CONVERSE was based on quite simple intuitions: that conversational skill is a compromise between two tendencies. First, there is the active, top-down, intentional driver with something to say (the feature that Colby's PARRY (Colby 1971) had and Weizenbaum's ELIZA (Weizenbaum 1967) so clearly lacked).
Secondly, there was the passive, bottom-up, listener aspect which meant understanding what was said to it and react appropriately, by answering questions or even changing the topic. This, as all researchers know, is much harder because it requires understanding. Humans who lack it are conspicuously bad conversationalists but this is normally attributed to not listening rather than not understanding what is said. We could call the simple CONVERSE architecture (Figure 1) Pushmepullyou (after Dr Doolittle) to convey the tension between the two elements.

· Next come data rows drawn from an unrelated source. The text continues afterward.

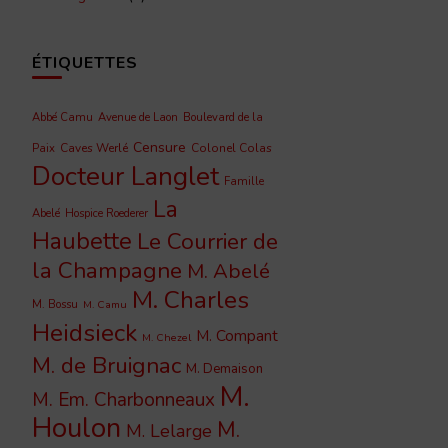
ÉTIQUETTES
Abbé Camu
Avenue de Laon
Boulevard de la
Censure
Caves Werlé
Colonel Colas
Paix
Docteur Langlet
Famille
La
Abelé
Hospice Roederer
Haubette
Le Courrier de
la Champagne
M. Abelé
M. Charles
M. Bossu
M. Camu
Heidsieck
M. Compant
M. Chezel
M. de Bruignac
M. Demaison
M.
M. Em. Charbonneaux
Houlon
M.
M. Lelarge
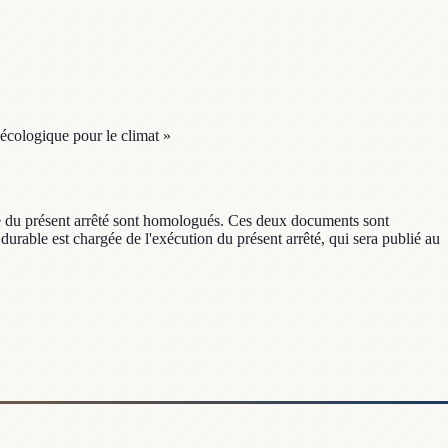
 écologique pour le climat »
nexe du présent arrêté sont homologués. Ces deux documents sont
durable est chargée de l'exécution du présent arrêté, qui sera publié au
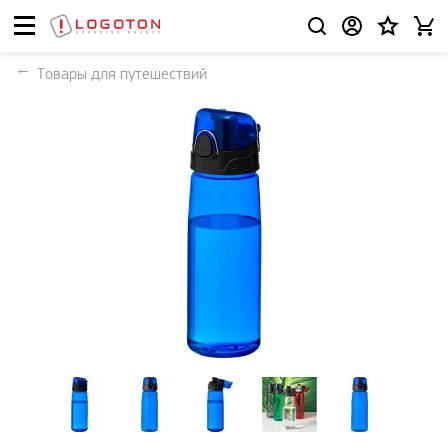
Товары для путешествий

What we are now engaged in is an attempt to move both the push and pull sides to a higher level. For the latter we hope to use a model of individual agents beliefs and intentions we have worked on (in Sheffield and New Mexico) for some years, called ViewGen [26], it is a well-developed method (with several iterations of Prolog programs) of creating and manipulating the beliefs, goals etc. of individual spaces for inference we call environments, all controlled by an overall default process called ascription that propagates beliefs etc. from space to space with minimum effort so the system can model the states of other agents it is communicating with.
It is based on the general assumption that a communicating agent must model the internal states of its interlocutor agents as best it can, not just by storing their features, like age and size, but their own states. This system is much stronger than the rather elementary Person Data Base in CONVERSE but we intend to strengthen that with aspects of ViewGen so as to increase its functionality substantially.

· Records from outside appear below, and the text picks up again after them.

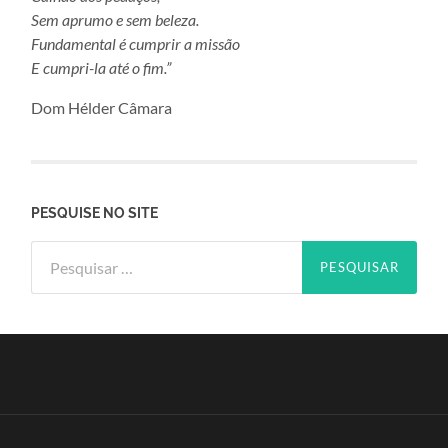
Sem aprumo e sem beleza.
Fundamental é cumprir a missão
E cumpri-la até o fim.”
Dom Hélder Câmara
PESQUISE NO SITE
Pesquisar
por:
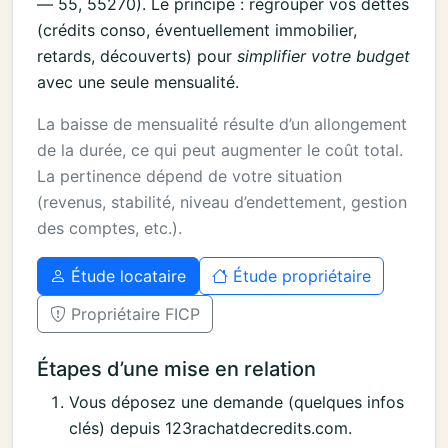
— 55, 55270). Le principe : regrouper vos dettes
(crédits conso, éventuellement immobilier,
retards, découverts) pour
simplifier votre budget
avec une seule mensualité.
La baisse de mensualité résulte d’un allongement
de la durée, ce qui peut augmenter le coût total.
La pertinence dépend de votre situation
(revenus, stabilité, niveau d’endettement, gestion
des comptes, etc.).
Étude locataire
Étude propriétaire
Propriétaire FICP
Étapes d’une mise en relation
Vous déposez une demande (quelques infos
clés) depuis 123rachatdecredits.com.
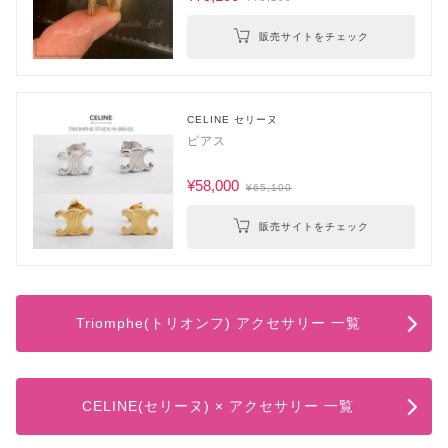
販売サイトをチェック
CELINE セリーヌ
ピアス
¥58,000
¥65,100
販売サイトをチェック
Triomphe(トリオンフ) アクセサリー 一覧
CELINE(セリーヌ) × アクセサリー 一覧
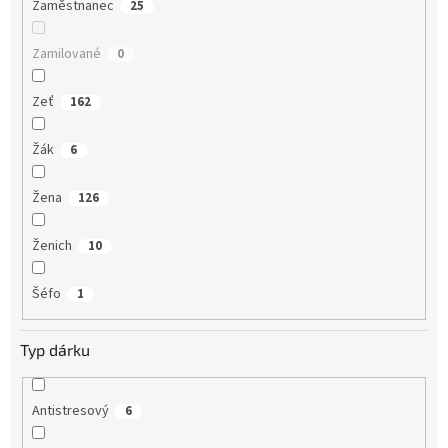
Zaměstnanec
25
Zamilované
0
Zeť
162
Žák
6
Žena
126
Ženich
10
Šéfo
1
Typ dárku
Antistresový
6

The more immediately challenging move is to replace the push-me or parsing side of CONVERSE, which was based on a statistical parser of general English prose with a shell of what we called microqueries which adapted it to dialogue from normal prose.
We are currently working on a robust parser of English conversation, which is to say, a transducer from sentences to a set of dialogue acts plausible for any domain. Now is a perfect moment to do this since corpora of English dialogue (like the British National Corpus or BNC) have now become available so that this task can be seen as an extension of contemporary empirical computational linguistics into the field of pragmatics itself, the last bastion. The chief difficulty, suffered by all researchers in this tradition, is that although the BNC is available for unsupervised training, there is very little dialogue corpus (Apart from Edinburgh's MAPTASK [27], Rochester's TRAINS and a corpus at VerbMobil) which is marked with a set of dialogue acts for supervised training and evaluation. There is currently an international initiative (DAMSL) [28] in this area but as yet few signs of progress. The next key step in empirical linguistics, one not yet achieved anywhere, will be such a robust model of English dialogue structure, probably using machine learning methods, a task so far only attempted for speech interfaces in very narrow domains.